• _INSTRUÇÕES DO EXERCÍCIO_:
1 – Reproduza fielmente o trecho do texto sobre reserva legal entre "Passamos, então, à" e "rios (matas ciliares).", inclusive.
2 – Diga se cada afirmação concorda com o texto sobre reserva legal, respondendo sim ou não e citando literalmente as palavras do texto que decidem a resposta. (a) As áreas de reserva legal podem coincidir com as áreas de preservação permanente. (b) O estudo mencionado aponta uma redução de até 70 % da área agricultável do país. (c) A responsabilidade de constituir as reservas foi atribuída ao órgão ambiental estadual.
3 – Leve adiante o texto sobre reserva legal, começando logo após a sua última frase.

• _TRECHO SELECIONADO_:

________

4 – As áreas de reserva legal não podem coincidir com as áreas de preservação permanente.

Passamos, então, à seguinte análise:

– Normalmente as áreas planas, às margens de recursos hídricos são as mais férteis das propriedades, e seriam privadas do desenvolvimento de qualquer atividade produtiva.

– Não parece ter havido qualquer critério científico no estabelecimento dos limites relativos às áreas de preservação permanente às margens de córregos e rios (matas ciliares).

– A tendência de urbanização das áreas ribeirinhas, provocará, senão em todos, pelo menos na maioria dos cursos d’ água, importantes soluções de continuidade nos corredores de proteção marginal, terminando por limitar, ou em alguns casos anular os efeitos conservacionistas esperados.

Segundo informações oficiosas, há um estudo feito por órgãos do poder público, mostrando que se as leis ambientais com os limites atuais forem cobradas na íntegra, a área agricultável de nosso país teria uma redução de até 70 %, ou seja, restaria para a produção de alimentos, tão somente 30 % – menos de 1/3 de nossa área agricultável , ou seja, será que com tamanha redução de nossa área agricultável, nós teríamos condições de produzir os alimentos necessários para suprir nossa população? E a que custos? Isto sem falar em exportações de alimentos, considerando nossa necessidade de divisas.

Claro, se isto vier a ocorrer, teremos escassez de alimentos, acréscimos vultosos nos seus custos e preços, volta da inflação, êxodo rural rumo às periferias de nossas cidades, hoje já assoberbadas com seus problemas sociais.

Os legisladores, no parágrafo 4º do artigo 16 da referida lei, se manifestaram: “A localização da Reserva Legal deve ser aprovada pelo órgão ambiental estadual competente, (…) considerados (…) os seguintes critérios e instrumentos, quando houver: I – Plano de bacia hidrográfica; II – Plano diretor municipal; III –Zoneamento ecológico e econômico; IV – Outras categorias de zoneamento ambiental; V – A proximidade com outra reserva legal”.

Podemos afirmar que, diante de tantas e necessárias exigências, a responsabilidade de constituir as reservas, obedecendo a todas as determinações legais, foi creditada ao agente errado: o produtor rural.

________

• _DADOS APRESENTADOS_:
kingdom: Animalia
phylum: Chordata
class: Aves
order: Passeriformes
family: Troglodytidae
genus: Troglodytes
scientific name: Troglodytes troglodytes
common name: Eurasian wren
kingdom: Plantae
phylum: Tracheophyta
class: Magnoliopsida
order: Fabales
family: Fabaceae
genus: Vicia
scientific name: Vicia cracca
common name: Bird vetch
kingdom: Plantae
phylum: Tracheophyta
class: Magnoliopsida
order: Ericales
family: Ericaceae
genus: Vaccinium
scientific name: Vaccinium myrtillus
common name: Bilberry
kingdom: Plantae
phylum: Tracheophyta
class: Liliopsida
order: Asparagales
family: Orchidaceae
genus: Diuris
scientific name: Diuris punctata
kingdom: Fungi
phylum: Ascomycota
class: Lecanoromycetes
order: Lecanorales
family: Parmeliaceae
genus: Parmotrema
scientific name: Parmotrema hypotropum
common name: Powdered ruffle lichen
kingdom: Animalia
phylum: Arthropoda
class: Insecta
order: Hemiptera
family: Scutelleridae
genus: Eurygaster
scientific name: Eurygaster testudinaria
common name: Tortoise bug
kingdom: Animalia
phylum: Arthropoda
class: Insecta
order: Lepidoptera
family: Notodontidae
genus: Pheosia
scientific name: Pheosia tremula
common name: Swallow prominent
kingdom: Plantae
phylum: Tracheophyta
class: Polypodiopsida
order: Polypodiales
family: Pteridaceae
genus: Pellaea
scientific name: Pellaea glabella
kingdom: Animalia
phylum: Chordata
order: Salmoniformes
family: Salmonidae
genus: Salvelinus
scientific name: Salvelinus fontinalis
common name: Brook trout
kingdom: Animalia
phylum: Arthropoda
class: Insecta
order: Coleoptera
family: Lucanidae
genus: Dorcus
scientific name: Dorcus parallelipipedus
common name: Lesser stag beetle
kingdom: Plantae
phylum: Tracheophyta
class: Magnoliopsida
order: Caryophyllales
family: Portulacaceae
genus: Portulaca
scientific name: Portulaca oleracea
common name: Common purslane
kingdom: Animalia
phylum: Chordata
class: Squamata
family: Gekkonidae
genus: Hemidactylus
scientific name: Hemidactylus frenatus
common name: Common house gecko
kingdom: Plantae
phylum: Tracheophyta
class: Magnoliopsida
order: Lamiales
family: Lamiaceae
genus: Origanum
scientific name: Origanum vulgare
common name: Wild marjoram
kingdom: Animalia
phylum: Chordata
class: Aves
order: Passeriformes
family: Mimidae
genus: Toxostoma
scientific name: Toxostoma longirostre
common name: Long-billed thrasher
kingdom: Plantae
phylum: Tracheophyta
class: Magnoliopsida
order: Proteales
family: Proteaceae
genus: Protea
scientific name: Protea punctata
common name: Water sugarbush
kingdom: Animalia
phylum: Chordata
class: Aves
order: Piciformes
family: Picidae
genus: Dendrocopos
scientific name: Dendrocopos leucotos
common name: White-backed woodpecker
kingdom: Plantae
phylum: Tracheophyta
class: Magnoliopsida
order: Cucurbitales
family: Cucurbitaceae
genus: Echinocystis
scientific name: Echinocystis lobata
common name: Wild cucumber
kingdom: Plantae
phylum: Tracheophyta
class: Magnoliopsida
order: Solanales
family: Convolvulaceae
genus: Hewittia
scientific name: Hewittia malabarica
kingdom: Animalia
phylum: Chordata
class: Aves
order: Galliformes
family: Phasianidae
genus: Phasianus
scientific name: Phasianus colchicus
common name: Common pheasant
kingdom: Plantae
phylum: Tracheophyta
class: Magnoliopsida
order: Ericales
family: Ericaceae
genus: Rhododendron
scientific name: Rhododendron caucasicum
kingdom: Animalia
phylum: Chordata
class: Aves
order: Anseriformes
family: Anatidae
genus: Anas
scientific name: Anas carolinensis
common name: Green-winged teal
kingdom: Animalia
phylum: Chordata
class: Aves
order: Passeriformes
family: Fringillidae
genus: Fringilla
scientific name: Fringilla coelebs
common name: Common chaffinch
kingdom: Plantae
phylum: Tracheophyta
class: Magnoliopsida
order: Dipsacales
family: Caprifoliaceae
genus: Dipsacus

________

• _RESPOSTAS DO EXERCÍCIO_:
1 –
Passamos, então, à seguinte análise:

– Normalmente as áreas planas, às margens de recursos hídricos são as mais férteis das propriedades, e seriam privadas do desenvolvimento de qualquer atividade produtiva.

– Não parece ter havido qualquer critério científico no estabelecimento dos limites relativos às áreas de preservação permanente às margens de córregos e rios (matas ciliares).

2 –
(a) Não: "As áreas de reserva legal não podem coincidir com as áreas de preservação permanente."
(b) Sim: "a área agricultável de nosso país teria uma redução de até 70 %".
(c) Não: "foi creditada ao agente errado: o produtor rural".

3 –
Ora, esperar que o produtor rural brasileiro, vítima, em sua grande maioria de um processo de exclusão econômico-social histórico, assuma tal responsabilidade é, certamente, a melhor definição de utopia. Tanto essa afirmativa é real que, se forem procurados exemplos no país, relativamente ao cumprimento dessa parte da lei, após 44 anos de sua vigência, teremos dificuldades para encontrá-los.

E a autoridade federal, mesmo considerando que o texto descabido da lei é viável, por meio do Decreto n.º 6.514 de 22 de julho de 2008, estabelece, no artigo 55, como penalidade ao produtor que não averbar a área de Reserva Legal à margem de sua matrícula, “multa diária de R$ 50,00 à R$ 500,00 por hectare ou fração da área de reserva legal”.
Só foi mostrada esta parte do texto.